I am more impressed by their more pragmatic approach in finding a balance between manufacturability and performance.
Papermaster specifically mentioned about this, that they could have gotten performance by throwing more power and transistors at the problem, but that was not how they want to tackle the problem in this generation.
If N5P improves within the next quarters, even a conservative ~1.5x gain in density would give them a lot of transistor budget to play with.
I wont be surprised if they did not make Zen3 any wider or add more execution units simply because they knew the bottleneck is there somewhere, like DDR4 memory subsystem or something.
DDR5 or even X3D might be some of the things to tackle that problem.
Zen4, imo, would be an even more radical uplift compare to Zen3.
This statement "The whole thing is supposed the brainiac vs speed demon approach" reveals his bias.
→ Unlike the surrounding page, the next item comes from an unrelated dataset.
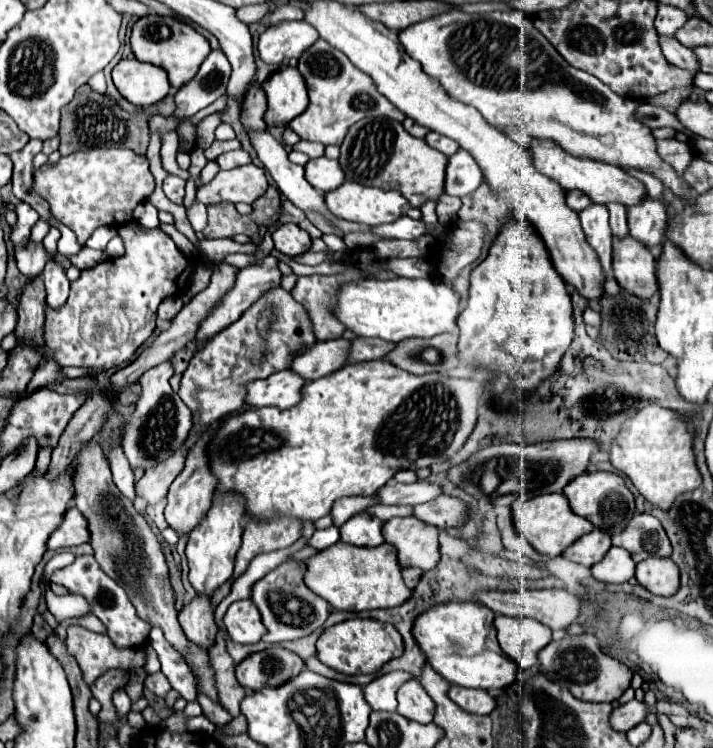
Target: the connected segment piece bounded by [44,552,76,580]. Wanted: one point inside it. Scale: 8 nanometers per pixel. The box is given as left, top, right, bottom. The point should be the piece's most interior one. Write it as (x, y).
(63, 559)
There is no brainiac vs speed demon approach. ARM and Apple don't reach 4+ GHz and therefore they must design their pipelines to maximize throughput at slower speeds. Intel and AMD CAN reach those speeds and have found that the combination of higher speed, relatively lower SPEC per GHz, and the scalability to many cores works for them.
Having designed some buggy logic blocks professionally, increasing clock speeds is far from being the dumb speed demon approach. In many cases, you need more silicon to design high speed blocks, and so much of effort you have to spend on so many things like handling delay propagation, race conditions, locks, etc that is is just easier to duplicate logic blocks to gain performance and continue to work in a different clock domain with lower frequencies
I am either just not great at it or something, but thankfully I got promoted to work with "complete system design" now and dont deal with such low level stuff since a long time.
Andrei keeps using this "oh but Apple A13 is +64% vs +67%? that's what we're fighting over"? No, A13 loses to the 5600X by 20% in SPECint2006. Once Apple can design a chip that beats the 5600X then we can talk. Apple probably CAN design a nice fast chip. But they haven't. Defending the A13 is a loser's battle when we're talking about desktop CPUs.
I think the article is not intended to cater to professional audience. Even the Graviton article was quite cringy, if you are a professional.
Ths article is simply a repeat of AMD's slides with little new information that you can't surmise already.
Regarding SPEC, I dont know how relevant SPECint2006 is, honestly. From compute cluster/server perspective, I know the guys in my department don't use it. Some of the SW that Phoronix is running on his PTS suite is also what we run in our evaluation labs. Any of you guys use it professionally?
What about fp performance?
For the Graviton test it should be meaningful at least, not only just for the usual rendering and compute/scientific tasks
Some of the updates made to our distro by our software vendor, added AVX2 to BPF and netfilter, the performance gain for packet traversing in netfilter chains is mindblowing. If you have have proxy in front of your worker nodes, the difference in performance it makes is night and day, like 10x-15x lesser time spent in kernel space before packets get delivered/routed to end process.